For instance, we know that children whose caregivers produce lots of complex sentences produce complex sentences earlier than children who hear fewer of them. Children’s input comes from sources beyond their caregivers’ natural speech, however, and researchers have become increasingly interested in input from these other sources. My co-author and I were interested in the prevalence of a specific type of information in children’s books but needed to know which books we should analyze (if you’re interested in books as input, presumably you should analyze books that children are actually being exposed to).

We conducted a survey of parents and caregivers asking about the English-language books they were reading to their child, to help us select our books for analysis.  Although we initially created this dataset to conduct our own research, we quickly realized the potential the dataset had, and so decided to share it with the wider research community.

The resulting database – which we call the Infant Bookreading Database (or IBDb) – includes responses from 1,107 caregivers of children aged 0-36 months, who answered questions about the five books they were reading to their child most often at the time. The dataset also includes demographic and language development information, so the data can be analyzed separately for children of different ages, genders, or language skill levels, or for the caregiver’s age, gender or education level.

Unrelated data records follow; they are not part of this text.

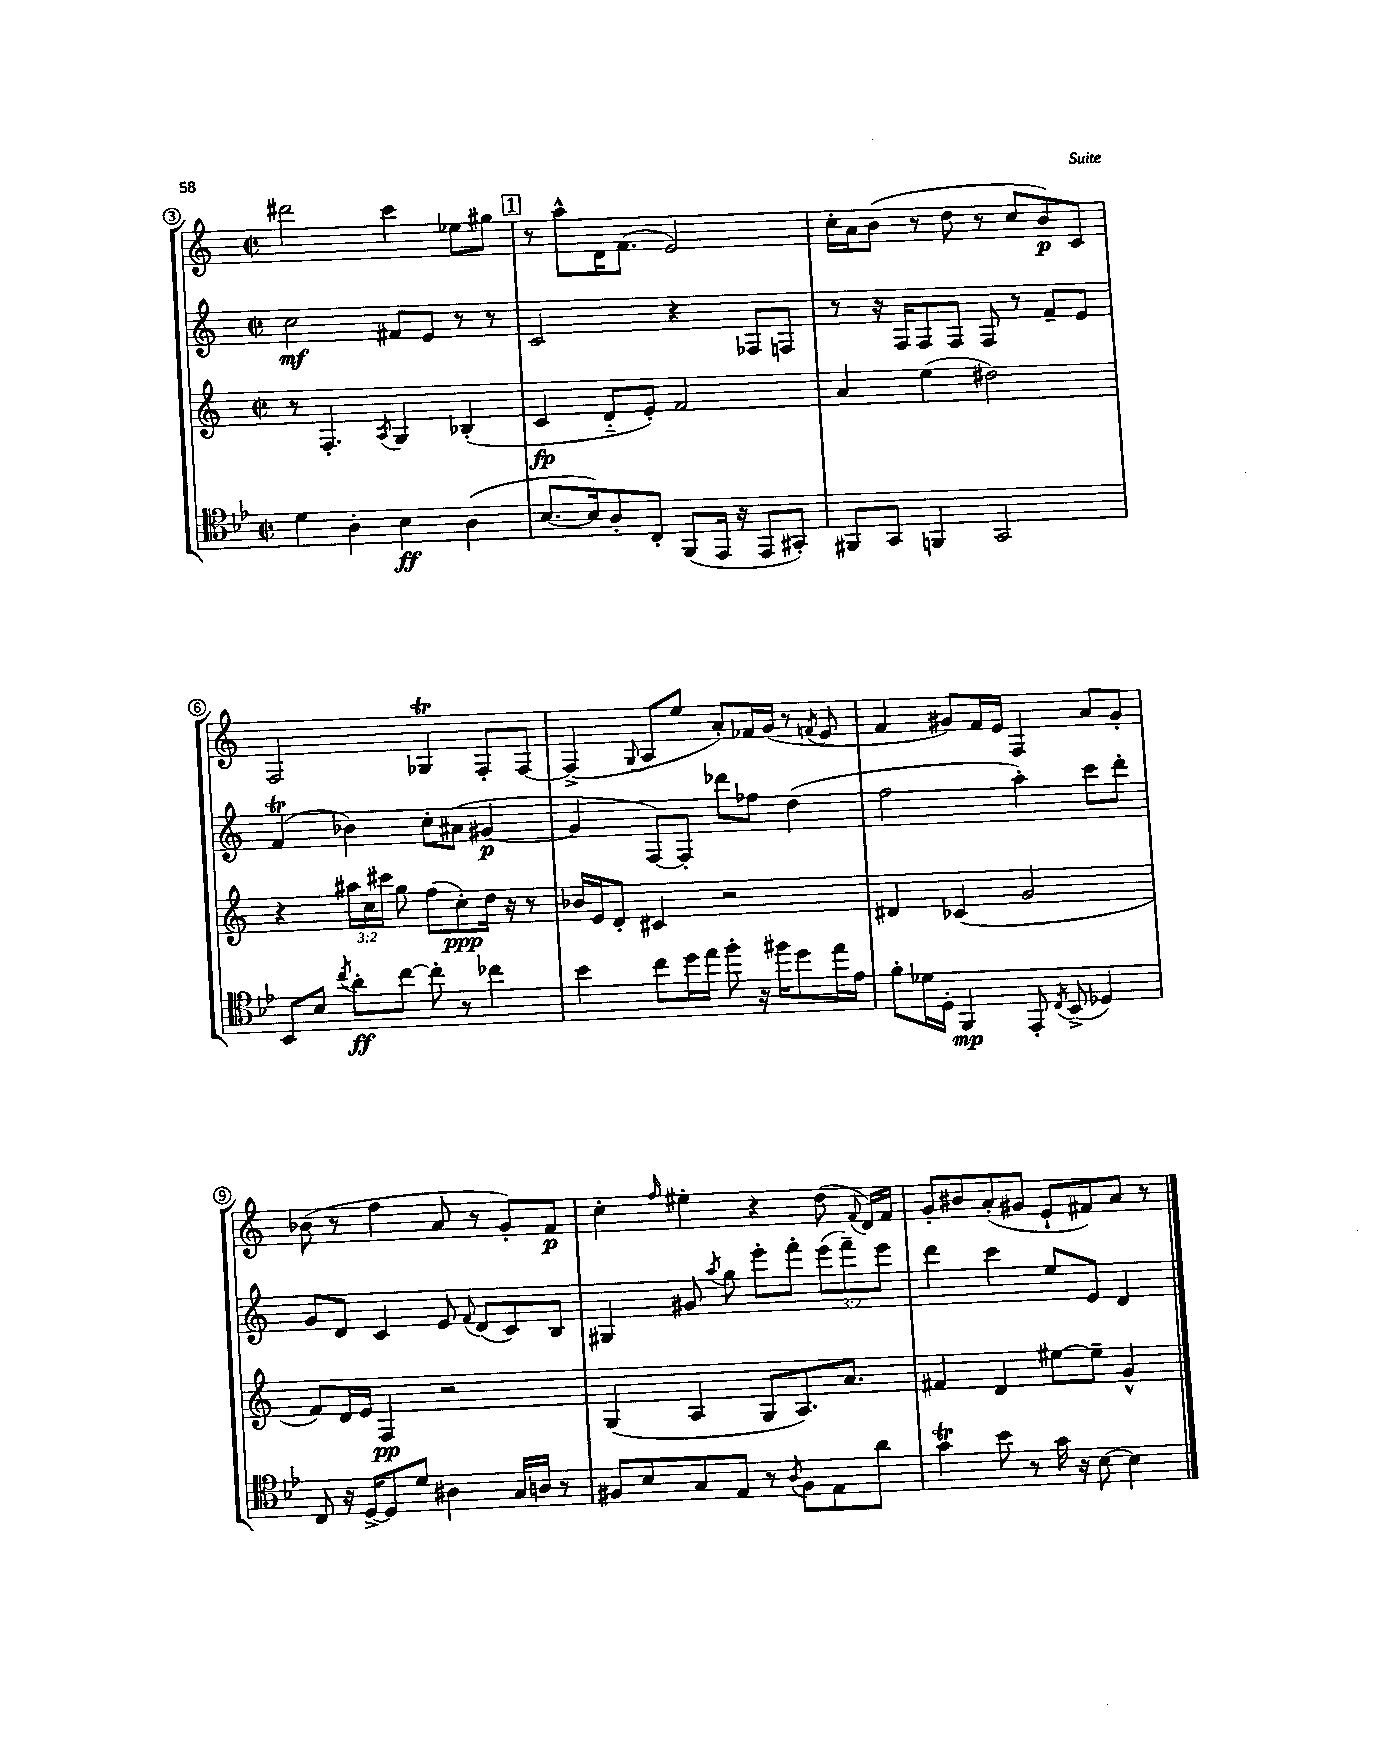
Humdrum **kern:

**kern	**kern	**kern	**kern
*staff4	*staff3	*staff2	*staff1
*clefC4	*clefG2	*clefG2	*clefG2
*k[b-e-]	*k[]	*k[]	*k[]
*M2/2	*M2/2	*M2/2	*M2/2
*met(c|)	*met(c|)	*met(c|)	*met(c|)
4d	8r	2cc	2ddd#
.	4.F'	.	.
4A'	.	.	.
.	8qA	.	.
4B-	4G	8f#	4ccc
.	.	8e	.
(4A	(4B-'	8r	8ee-
.	.	8r	8gg#
=	=	=	=
[8.B-	4c	2c	8r
.	.	.	8aa^^
16B-])	.	.	.
8A'	8d'~	.	16d
.	.	.	(8.f
8C'	8e')	.	.
(8FF	2f	4r	2e)
16EE-	.	.	.
16r	.	.	.
8EE-	.	8F-	.
8GG#')	.	8F	.
=	=	=	=
8FF#	4a	8r	16cc'
.	.	.	16a
8GG	.	16r	(8b
.	.	16F	.
4FF	(4ee	8F	8r
.	.	8F	8dd
2GG	2dd#)	8F	8r
.	.	8r	8cc
.	.	8f~	8b)
.	.	8e	8c
=	=	=	=
8BB-	4r	(4f	2F
8B-	.	.	.
8qcc	.	.	.
8a'	24aa#	4b-)	.
.	24cc	.	.
.	24ccc#	.	.
[8cc	8gg	.	.
8cc']	(8ff	8cc'	4G-
8r	8cc')	(8a#	.
4cc-	16dd	[4g#	8F'
.	16r	.	.
.	8r	.	[8F
=	=	=	=
4b-	16b-	4g#]	(4F^]
.	16e	.	.
.	8d'	.	.
.	.	.	8qqG
8cc	4c#	[8F)	8A
16dd	.	8F']	8ee
16ee-	.	.	.
8ff'	2r	8ddd-	8a')
16r	.	8ff-	16f-
16ff#	.	.	(16g
8dd	.	(4dd	8r
.	.	.	8qf
16ee-	.	.	8e
16e-	.	.	.
=	=	=	=
8f'	4d#	2ff	4f
16d-	.	.	.
16D'	.	.	.
4FF	(4c-	.	8g#)
.	.	.	16f
.	.	.	16e
8EE-'	2g	4aa')	4F
8qC	.	.	.
(8BB-^	.	.	.
4D-)	.	8ccc	8a
.	.	8ddd'	8g#'
=	=	=	=
8C	8f)	8g	(8b-
16r	16d	8d	8r
[16D^	16e	.	.
8D]	4F	4c	4ff
8d	.	.	.
4A#	2r	8e	8a
.	.	8qqf	.
.	.	(8d	8r
16G	.	8c)	8g')
16A	.	.	.
8r	.	8B	8f
=	=	=	=
8F#	(4G	4G#	4cc'
8B-	.	.	.
.	.	.	16qqff
8G	4A	8g#	4ee#'
.	.	8qaa	.
8E-	.	8gg	.
8r	8G	8eee'	4r
8qA	.	.	.
8F#	8.A)	8fff'	.
8E-	.	(12eee	(8dd
.	8.a	.	.
.	.	12fff~)	.
.	.	.	8qqf
8a	.	.	16d)
.	.	12eee	.
.	.	.	16f
=	=	=	=
4g	4f#	4ddd	8g'
.	.	.	8b#
8b-	4d	4ccc	(8a'
8r	.	.	8g#
16g	[8ee#	8ee	8e`
16r	.	.	.
[8B-	8ee#~]	8e	8f#)
4B-]	4g^^	4d	8a
.	.	.	8r
==	==	==	==
*-	*-	*-	*-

There were 2,227 unique titles listed by caregivers, and 1,617 are identifiable (meaning we could figure out exactly which book the respondent was referring to). One of the most striking things about the identifiable titles is how much variation there is in which books children are hearing. Only one book was listed by more than 200 respondents (Goodnight Moon by M. Wise Brown), two were listed more than 100 but less than 200 times (The Very Hungry Caterpillar by E. Carle and Brown Bear, Brown Bear, What do you See? by B. Martin and E. Carle), and only four books were listed 50-99 times (so by at least 4.5% of our sample). The overwhelming majority of titles were only listed by one or two respondents. So while there are a small number of fairly popular books that show up again and again in our data, most books are being read to only one or two children in our sample.

The IBDb is available for download for use by researchers (and anyone else who is interested) at linguistics.ubc.ca/ubc-ibdb/.